__PROMPT 1__. Duplicate the part of the passage on honesty in marriage from "Dishonesty may prevent" to "Jennifer Harley Chalmers)".
__PROMPT 2__.
Answer these questions from the passage on honesty in marriage:
(a) What is the title of the book co-written by Dr. Willard F. Harley and Dr. Jennifer Harley Chalmers?
(b) Which Bible verse is cited in the quotation from Dr Gary Chapman?
(c) Under what date does the devotional entry by Dr Gary Chapman appear?

Dishonesty may prevent physical and emotional abuse in the short run. But dishonesty can lead to even greater abuse when it is discovered. If the fear of abuse is preventing you from being honest, I suggest separation while the abusive spouse receives professional treatment. Then when the risk of abuse is overcome, be totally honest with your spouse.
Remember, honesty is never your enemy. It’s a friend that brings light to a problem that often needs a creative solution. If honesty is followed by safe and pleasant negotiation, it becomes the necessary first step toward improving your compatibility and love for each other. (From the book, Surviving an Affair, written by Dr. Willard F. Harley and Dr. Jennifer Harley Chalmers)
Do you encourage other types of communication, as well? Dr Gary Chapman wrote the following concerning this issue of encouraging honest conversations. It comes from The One Year Love Language Minute Devotional – April 10:
“’Respect everyone; and love your Christian brothers and sisters.’ (1 Peter 2:17) I’ve heard many people say, ‘My spouse won’t talk with me.’ If this describes your marriage, the question is, why? One reason some spouses go silent is negative communication patterns. Here are some questions to help you think about your own patterns. Consider whether you often come across as negative or complaining.
- Do I listen to my spouse when he talks? Or do I cut him off and give my responses?
- Do I allow my partner space when she needs it? Or do I force the issue of communication, even at those times when she needs to be alone?

__MATERIAL__.
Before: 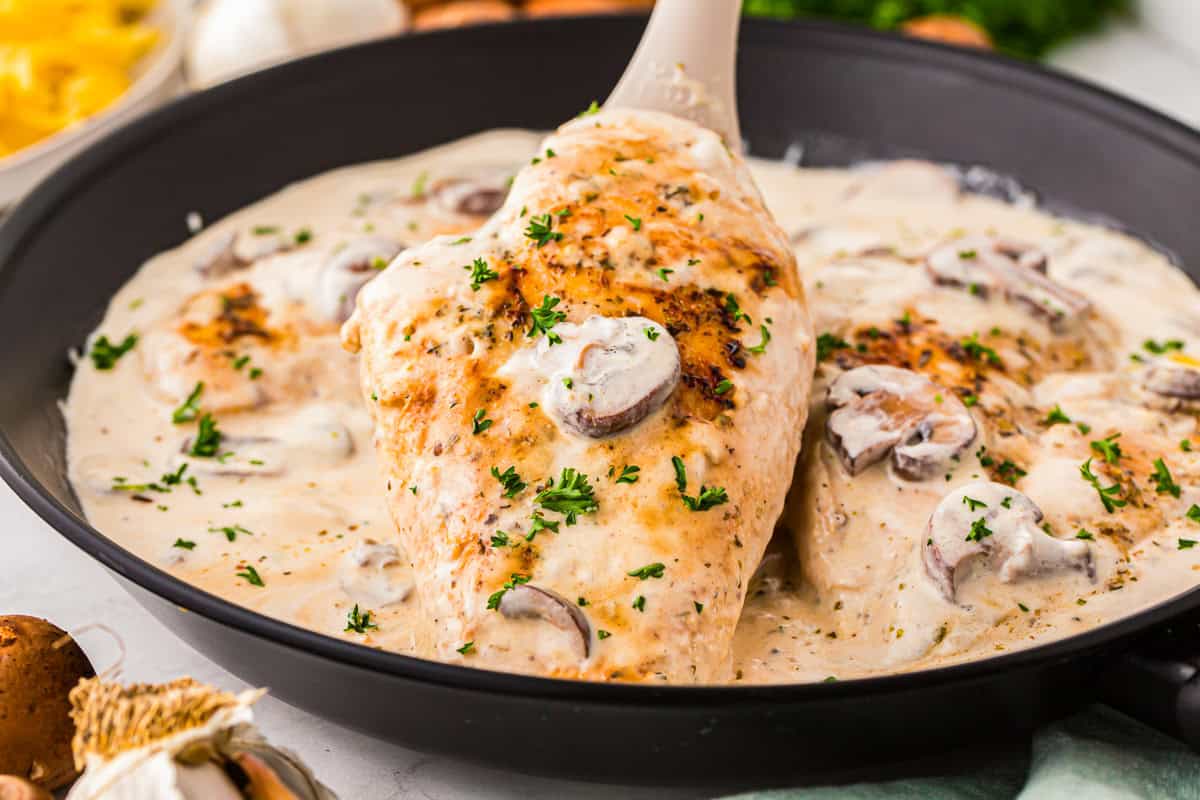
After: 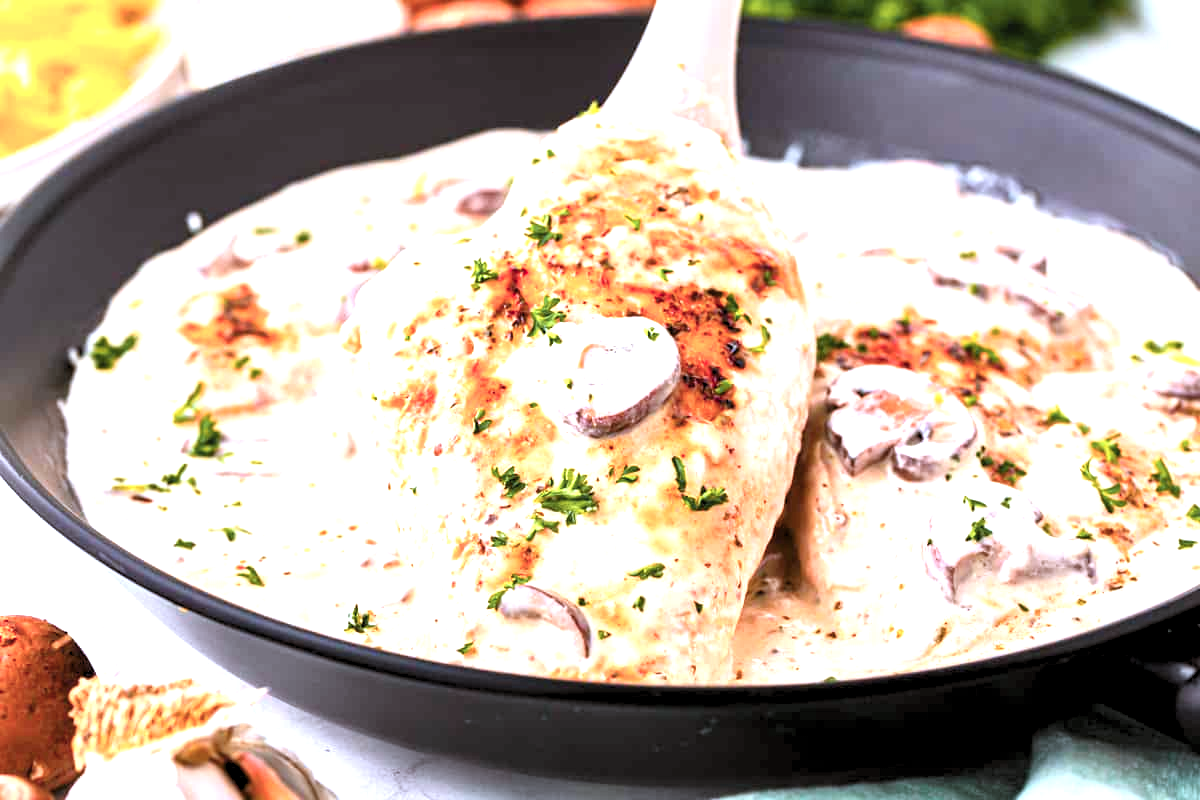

__OUTPUT 1__.
Dishonesty may prevent physical and emotional abuse in the short run. But dishonesty can lead to even greater abuse when it is discovered. If the fear of abuse is preventing you from being honest, I suggest separation while the abusive spouse receives professional treatment. Then when the risk of abuse is overcome, be totally honest with your spouse.
Remember, honesty is never your enemy. It’s a friend that brings light to a problem that often needs a creative solution. If honesty is followed by safe and pleasant negotiation, it becomes the necessary first step toward improving your compatibility and love for each other. (From the book, Surviving an Affair, written by Dr. Willard F. Harley and Dr. Jennifer Harley Chalmers)

__OUTPUT 2__.
(a) Surviving an Affair
(b) 1 Peter 2:17
(c) April 10